* _What to work on_: Gather every line of the material below that contains the string "does", and copy each of those lines in full.

[Some material]
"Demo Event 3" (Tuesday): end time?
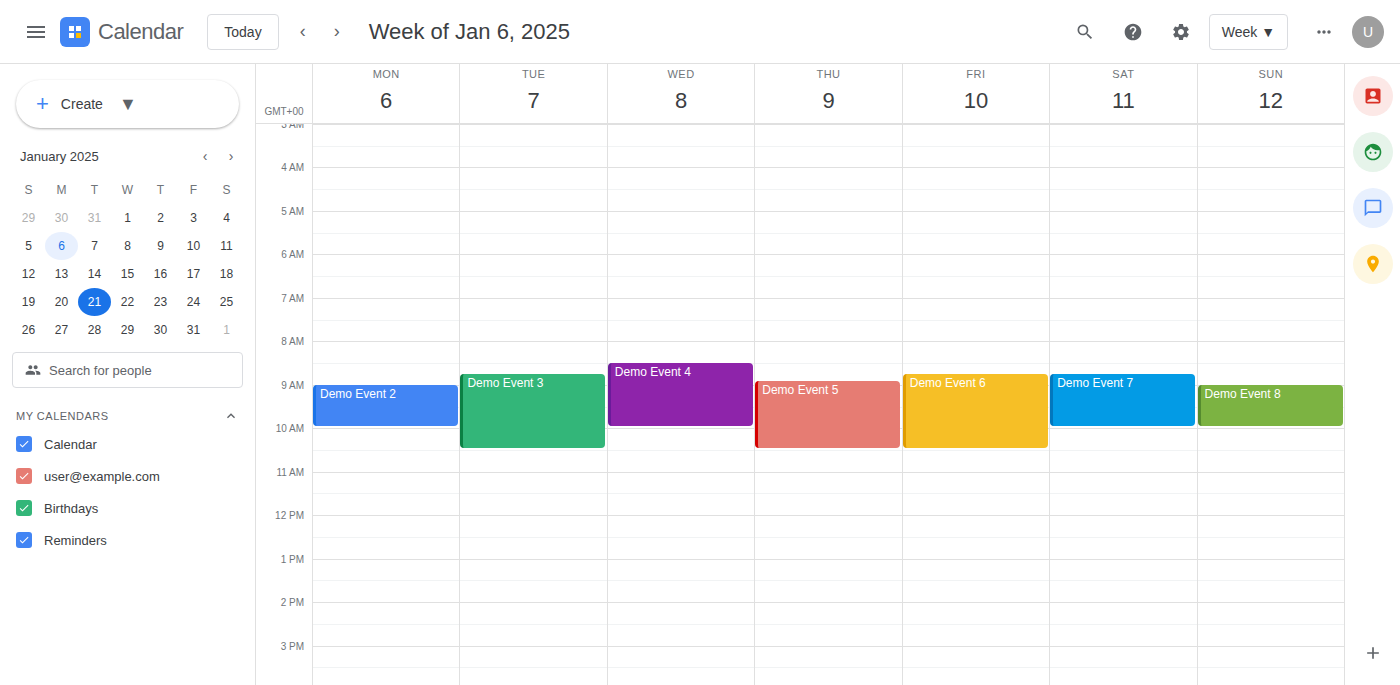
10:30 AM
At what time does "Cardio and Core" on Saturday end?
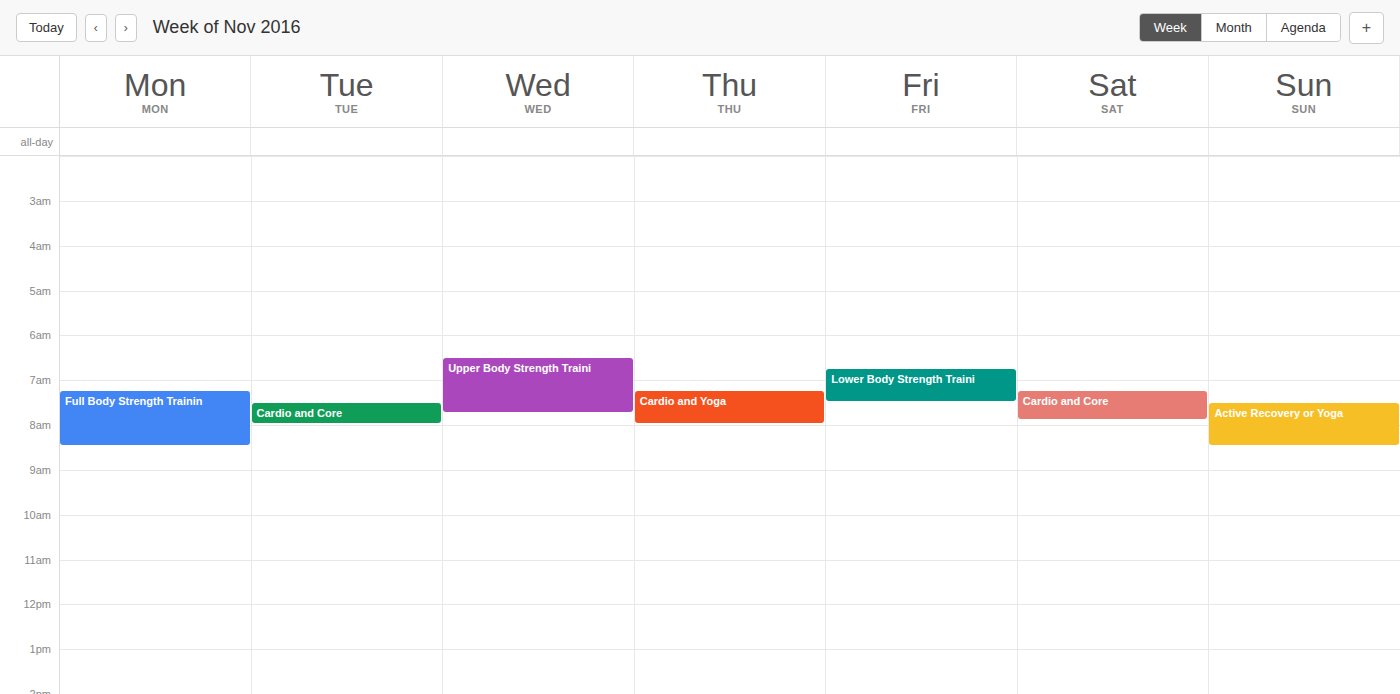
7:55 AM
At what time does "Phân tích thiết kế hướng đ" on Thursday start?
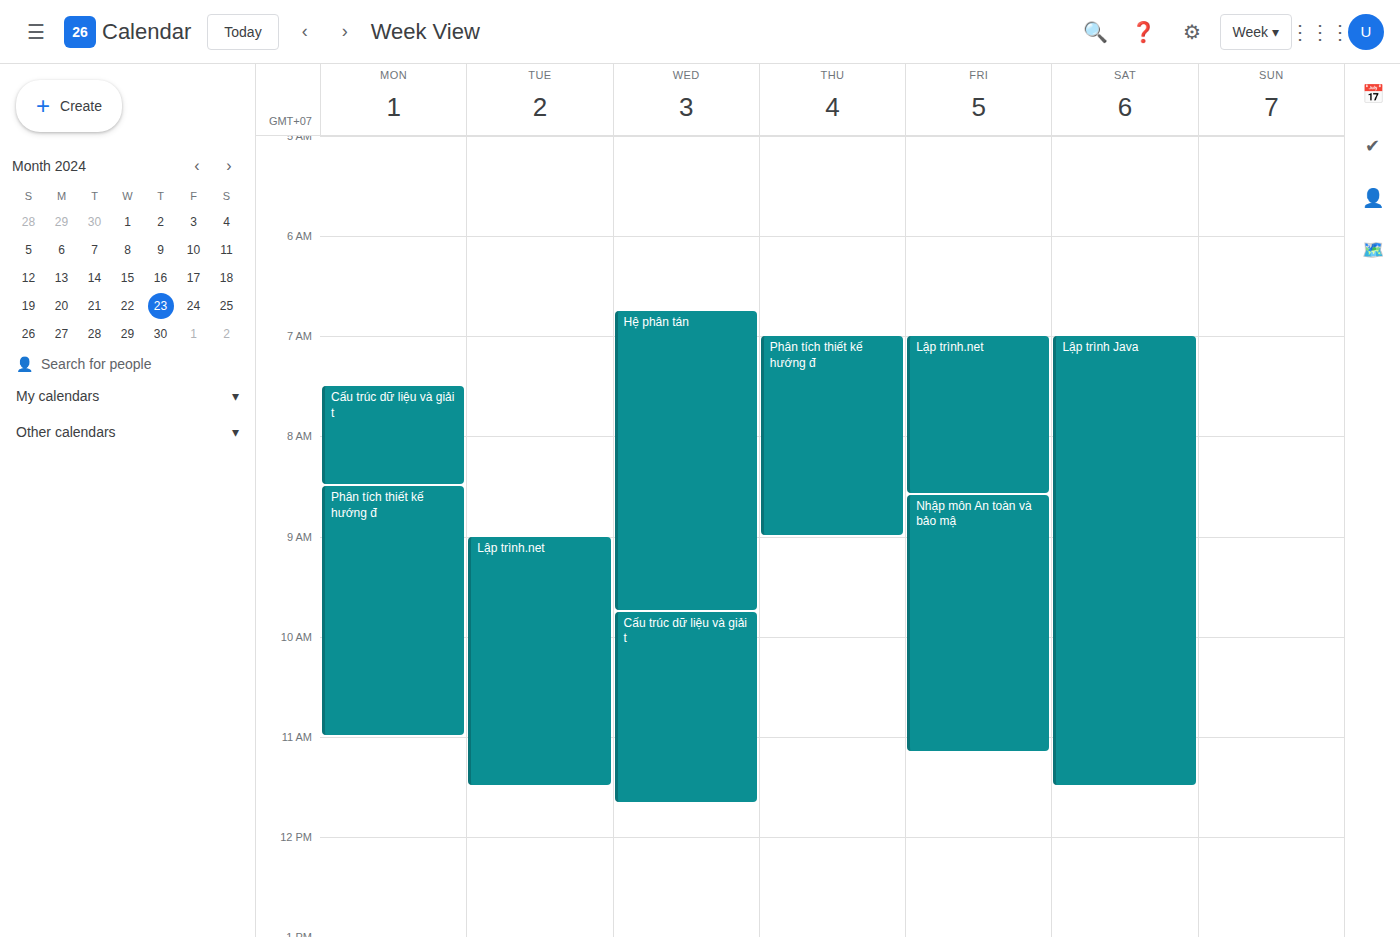
7:00 AM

* _Answer to the task_:
At what time does "Cardio and Core" on Saturday end?
At what time does "Phân tích thiết kế hướng đ" on Thursday start?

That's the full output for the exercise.